Quote Originally Posted by AmericanPride View Post
Americans were quite content with friendly relationships with illiberal and non-democratic regimes for the sixty years prior and to this day. So I very much doubt the assertion that "American politics" somehow requires any new government to be "recognizable" as democratic.
You're missing the point. If the US is going to install a new government in a conquered country, Americans expect at least an effort to make that government recognizably democratic. Past involvement with dictatorships has left a lot of bad feeling and resentment, our people know that, and they don't want to see it repeated. Certainly in Iraq the "easiest" way to provide immediate governance would have been to leave the army intact, find a reasonably amenable dictator, and let him have at it. Not so long ago we'd have done exactly that. Can't do it today because it's not politically acceptable on the home front.

This has nothing to do with whether or not we are willing to deal with or work with non-democracies. The question is whether it would have been domestically acceptable to install a non-democratic government in a conquered territory. The simple answer is "no".

Quote Originally Posted by AmericanPride View Post
That certainly smacks of Orientalism. What features of North African, Arab, and Central Asian societies make them "not amenable to centralized control by anything but main force"?
I said nothing generic about "North African, Arab, and Central Asian societies". I referred to Iraq and Afghanistan. I think even a quick look at their recent histories and built-in ethnic/sectarian issues will explain why setting out to provide stable governance in either was a silly task to take on.

Quote Originally Posted by AmericanPride View Post
I never made any assertion to the contrary. My argument has consistently been that the US military has failed accomplish the mission given to it. I'm not concerned with their necessity; though once committed to action, achieving a favorable outcome regardless of the original cause(s) becomes a necessity.
The forst step in accomplishing a mission and providing a positive outcome is assigning a realistic, practical mission that's achievable with the resources and time we're willing to commit. Fail there, and everything else down the line will reflect that failure. We failed there, big time.

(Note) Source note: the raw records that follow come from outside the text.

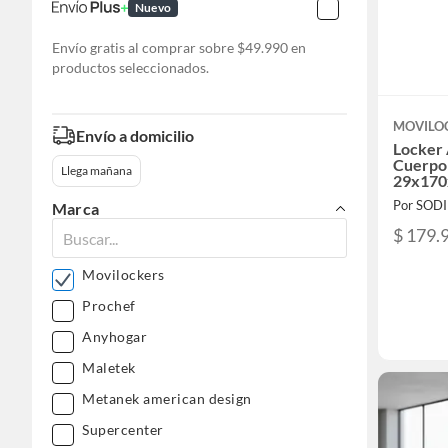
Nuevo
Envío gratis al comprar sobre $49.990 en
productos seleccionados.
MOVILO
Envío a domicilio
Locker 
Cuerpo 
Llega mañana
29x170
Por SOD
Marca
$ 179.
Movilockers
Prochef
Anyhogar
Maletek
Metanek american design
Supercenter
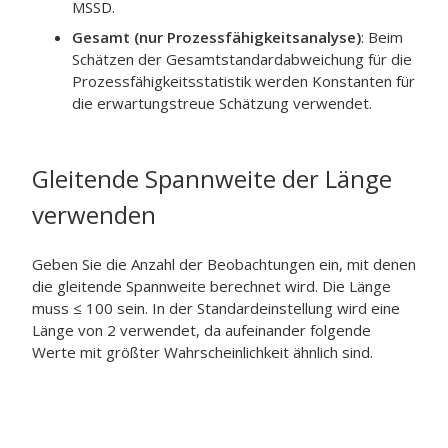
MSSD.
Gesamt (nur Prozessfähigkeitsanalyse)
: Beim
Schätzen der Gesamtstandardabweichung für die
Prozessfähigkeitsstatistik werden Konstanten für
die erwartungstreue Schätzung verwendet.
Gleitende Spannweite der Länge
verwenden
Geben Sie die Anzahl der Beobachtungen ein, mit denen
die gleitende Spannweite berechnet wird. Die Länge
muss ≤ 100 sein. In der Standardeinstellung wird eine
Länge von 2 verwendet, da aufeinander folgende
Werte mit größter Wahrscheinlichkeit ähnlich sind.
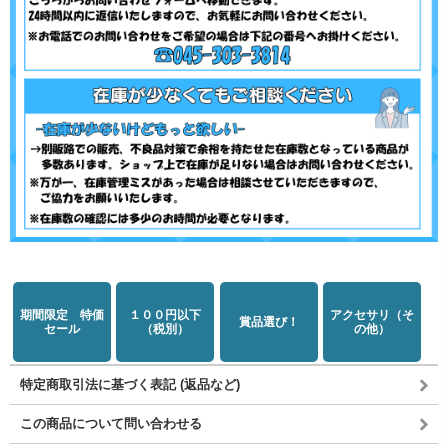
期間限定 特価
１００円以下
アクセサリ（そ
賞品選び！
セール
（税別）
の他）
特定商取引法に基づく表記 (返品など)
この商品について問い合わせる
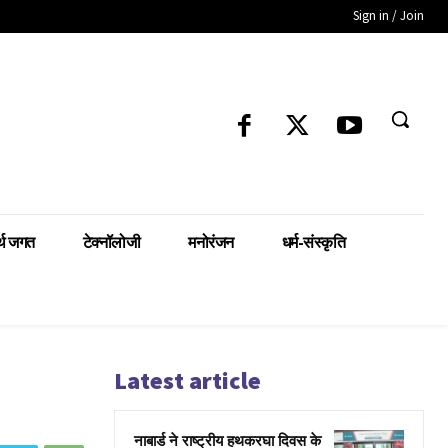
Sign in / Join
्थ जगत
टेक्नॉलोजी
मनोरंजन
धर्म-संस्कृति
Latest article
नाबार्ड ने राष्ट्रीय हथकरघा दिवस के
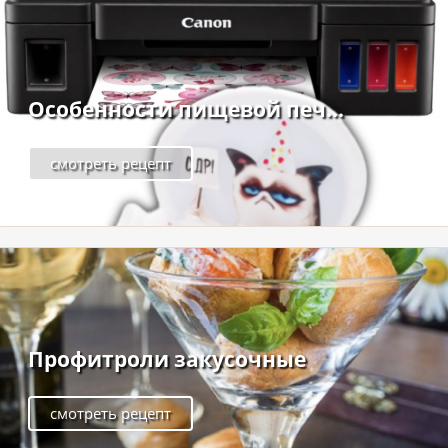
Особенности пищевой печ...
смотреть рецепт
Профитроли закусочные
смотреть рецепт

Quote Originally Posted by AmericanPride View Post
Then that's a problem of military culture, which is influenced by the senior military leadership. General Shinseki testified to Congress that "hundreds of thousands" of troops would be needed for Iraq. Rumsfeld and Wolfowitz disagreed. It can't be determined who was right because the military plan that was executed was itself painfully inadequate, wasting precious time between the collapse of the Hussein regime and the re-establishment of order.
Hindsight is 20:20. Certainly mistakes were made, but the task of "restoring order" was also quite predictably much more difficult than civilian leaders, many of whom seemed convinced that Iraqis would be dancing in the streets, welcoming us into Baghdad, and jumping on board our program, wanted to believe.

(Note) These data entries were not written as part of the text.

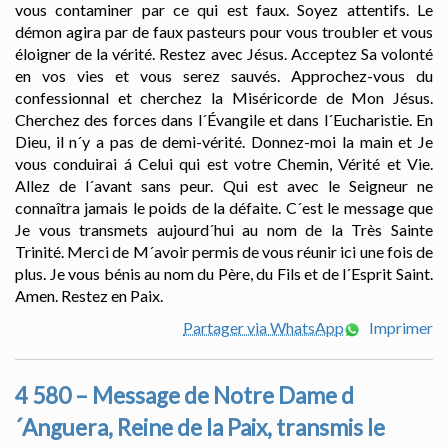
vous contaminer par ce qui est faux. Soyez attentifs. Le
démon agira par de faux pasteurs pour vous troubler et vous
éloigner de la vérité. Restez avec Jésus. Acceptez Sa volonté
en vos vies et vous serez sauvés. Approchez-vous du
confessionnal et cherchez la Miséricorde de Mon Jésus.
Cherchez des forces dans l´Évangile et dans l´Eucharistie. En
Dieu, il n´y a pas de demi-vérité. Donnez-moi la main et Je
vous conduirai á Celui qui est votre Chemin, Vérité et Vie.
Allez de l´avant sans peur. Qui est avec le Seigneur ne
connaîtra jamais le poids de la défaite. C´est le message que
Je vous transmets aujourd´hui au nom de la Très Sainte
Trinité. Merci de M´avoir permis de vous réunir ici une fois de
plus. Je vous bénis au nom du Père, du Fils et de l´Esprit Saint.
Amen. Restez en Paix.
Partager via WhatsApp
Imprimer
4 580 – Message de Notre Dame d
´Anguera, Reine de la Paix, transmis le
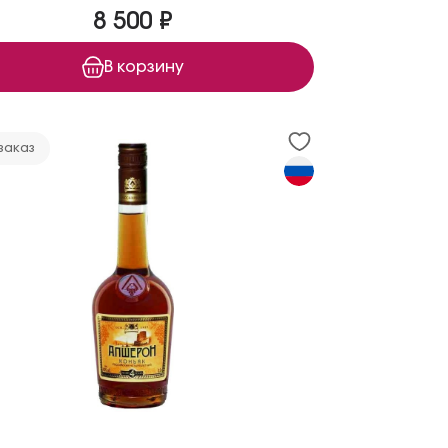
8 500 ₽
В корзину
заказ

Quote Originally Posted by AmericanPride View Post
I suppose it is when you assume that these countries "are inherently unstable societies not amenable to centralized control by anything but main force." Transfers of power occur frequently. Machiavelli discussed it in some detail hundreds of years ago. There was some serious error in planning for not anticipating that a new government will need to be established after demolishing the old one. Since you agree that stable governments do not "appear from thin air", why didn't the military anticipate and plan for a transfer of power? The political leadership made such preparations, including the establishment of the Coalition Provisional Authority and the facilitation of Iraqi government working groups. But the military did not provide the necessary security measures to assist the political process. Why?
Plans were made. The plans made were completely unrealistic, based on absurd assumptions passed down from above.

Whether or not stable governments can evolve in these societies is a moot point. Of course they can. The question is whether an outside power can impose stable government, and the simple answer is "no". The act of imposing governance and the presence of an occupying power in environments like this effectively guarantees instability and resistance. Efforts to "build a nation" instead of recognizing that nations and governments have to grow through a gradual organic process assure resistance and failure. We couldn't install stable governments, neither could anyone else. It was an idiotic task that should never have been taken on.

The question that needs to be asked is not why the mission failed, but why the mission was undertaken in the first place.